Frankfurt fiebert einer entscheidenden Woche entgegen. Die zwischenzeitliche Euphorie um Cheftrainer Albert Riera (44) ist verflogen, und im Verein brodelt es. Nach dem erneuten Rückschlag in Dortmund, wo die Eintracht mit 2:3 unterlag, mehren sich die Stimmen, die einen vorzeitigen Abschied des Spaniers fordern – bereits vor dem Saisonfinale gegen den VfB Stuttgart.

Die bilanz liegt im keller: vier siege aus dreizehn spielen

Die Zahlen lügen nicht: Seit seinem Amtsantritt vor knapp zwei Monaten konnte Riera lediglich vier von dreizehn Spielen mit der Eintracht gewinnen. Eine Leistung, die bei den Verantwortlichen offenbar auf wenig Gegenliebe stößt. Zwar wurde Riera für das Auswärtsspiel in Dortmund noch mit nach Dortmund reisen dürfen – eine Entscheidung, die Sport-Vorstand Markus Krösche (45) traf, da es an internen Alternativen fehlte – doch das Blatt scheint sich nun gewendet zu haben. Die Leistung gegen den BVB, trotz einiger Lichtblicke wie dem überraschenden Einsatz von Mario Götze (33), konnte den negativen Trend nicht stoppen.
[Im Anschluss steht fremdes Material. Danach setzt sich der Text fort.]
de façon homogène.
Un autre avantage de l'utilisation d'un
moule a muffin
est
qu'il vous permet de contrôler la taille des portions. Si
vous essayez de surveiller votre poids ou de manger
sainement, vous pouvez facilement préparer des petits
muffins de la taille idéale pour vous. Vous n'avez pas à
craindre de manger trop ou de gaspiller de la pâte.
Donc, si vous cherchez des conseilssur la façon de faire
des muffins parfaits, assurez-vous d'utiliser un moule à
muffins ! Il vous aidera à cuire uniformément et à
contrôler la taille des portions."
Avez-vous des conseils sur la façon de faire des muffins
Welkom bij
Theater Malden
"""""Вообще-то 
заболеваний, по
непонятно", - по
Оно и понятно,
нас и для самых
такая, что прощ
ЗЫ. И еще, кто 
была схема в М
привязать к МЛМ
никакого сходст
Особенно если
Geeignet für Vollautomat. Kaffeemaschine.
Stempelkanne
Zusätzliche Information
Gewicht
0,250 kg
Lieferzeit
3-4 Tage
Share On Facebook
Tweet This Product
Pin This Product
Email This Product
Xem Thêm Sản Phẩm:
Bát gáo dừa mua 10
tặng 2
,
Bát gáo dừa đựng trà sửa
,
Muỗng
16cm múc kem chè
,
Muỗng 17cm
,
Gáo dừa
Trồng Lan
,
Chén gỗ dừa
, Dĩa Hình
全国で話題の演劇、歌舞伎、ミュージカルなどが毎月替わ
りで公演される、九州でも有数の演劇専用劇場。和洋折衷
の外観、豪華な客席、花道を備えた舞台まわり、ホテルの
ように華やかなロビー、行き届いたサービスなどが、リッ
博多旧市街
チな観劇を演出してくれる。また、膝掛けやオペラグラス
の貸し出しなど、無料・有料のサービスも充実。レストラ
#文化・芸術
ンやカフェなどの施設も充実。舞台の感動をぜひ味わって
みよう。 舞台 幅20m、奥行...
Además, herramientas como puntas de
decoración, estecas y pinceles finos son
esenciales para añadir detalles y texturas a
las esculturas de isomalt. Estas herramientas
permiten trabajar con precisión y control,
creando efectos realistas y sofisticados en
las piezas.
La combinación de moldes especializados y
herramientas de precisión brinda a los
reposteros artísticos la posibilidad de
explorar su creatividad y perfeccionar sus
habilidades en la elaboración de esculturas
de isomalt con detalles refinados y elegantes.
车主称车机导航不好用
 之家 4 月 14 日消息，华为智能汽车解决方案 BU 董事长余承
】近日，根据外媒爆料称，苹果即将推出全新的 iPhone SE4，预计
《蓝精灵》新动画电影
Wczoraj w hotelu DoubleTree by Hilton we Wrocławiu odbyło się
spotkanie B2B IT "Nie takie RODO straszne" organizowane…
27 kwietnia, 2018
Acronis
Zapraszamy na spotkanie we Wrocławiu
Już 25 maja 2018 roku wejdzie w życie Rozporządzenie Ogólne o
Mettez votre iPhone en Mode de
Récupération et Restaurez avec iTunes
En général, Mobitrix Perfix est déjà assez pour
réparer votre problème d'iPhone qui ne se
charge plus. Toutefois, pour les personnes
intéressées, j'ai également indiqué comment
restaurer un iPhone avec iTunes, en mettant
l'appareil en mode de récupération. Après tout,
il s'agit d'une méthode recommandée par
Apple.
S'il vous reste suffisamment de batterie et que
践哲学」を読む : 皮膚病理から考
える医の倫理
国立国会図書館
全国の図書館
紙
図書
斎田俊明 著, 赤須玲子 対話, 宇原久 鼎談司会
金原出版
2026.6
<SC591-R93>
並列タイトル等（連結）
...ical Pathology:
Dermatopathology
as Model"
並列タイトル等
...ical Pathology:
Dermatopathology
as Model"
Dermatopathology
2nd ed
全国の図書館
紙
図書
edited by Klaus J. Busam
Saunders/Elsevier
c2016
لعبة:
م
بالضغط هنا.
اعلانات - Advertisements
Was niemand so offen thematisiert: Riera wirkte in Dortmund mit seinen Aussagen, die er in der Pressekonferenz deutlich machte – „Ich gebe mein Bestes. Ich will gewinnen. Mit einem großen Verlangen. Aber manchmal braucht es mehr“ – verunsichert. Die Wortwahl und die Art und Weise, wie er mit der Situation umging, hinterließen keinen positiven Eindruck. Seine öffentlichen Auftritte insgesamt wirkten wenig souverän und schadeten dem Image des Vereins.

Meier und fießer: wer übernimmt das ruder?

Meier und fießer: wer übernimmt das ruder?

Sollte Riera tatsächlich schon vor dem Saisonfinale gehen müssen, stehen bereits zwei Namen in der Verlosung: Klublegende Alex Meier (44), aktuell Trainer der U19, und Co-Trainer Jan Fießer (39). Beide kennen den Verein in- und auswendig und könnten kurzfristig für Stabilität sorgen. Die Entscheidung dürfte jedoch von Krösche und dem Vorstand getroffen werden, während bereits hinter den Kulissen die Suche nach einem dauerhaften Nachfolger aufgenommen wurde – und hierbei kursieren Gerüchte um einen möglichen Rückkehrer: Adi Hütter.

Die Frage, die sich nun stellt, ist, ob dieser vermeintliche Hütter-Poker lediglich ein Ablenkungsmanöver ist oder ob tatsächlich ernsthaft an einer Verpflichtung des ehemaligen Frankfurter Trainers gearbeitet wird. Die Summe der Fakten ist klar: Die Eintracht befindet sich in einer sportlichen und personellen Krise, die schnelles Handeln erfordert. Ein vorzeitiger Riera-Abgang wäre zwar riskant, könnte aber langfristig die beste Lösung sein, um den Verein wieder auf Kurs zu bringen. Die kommenden Tage werden entscheidend sein.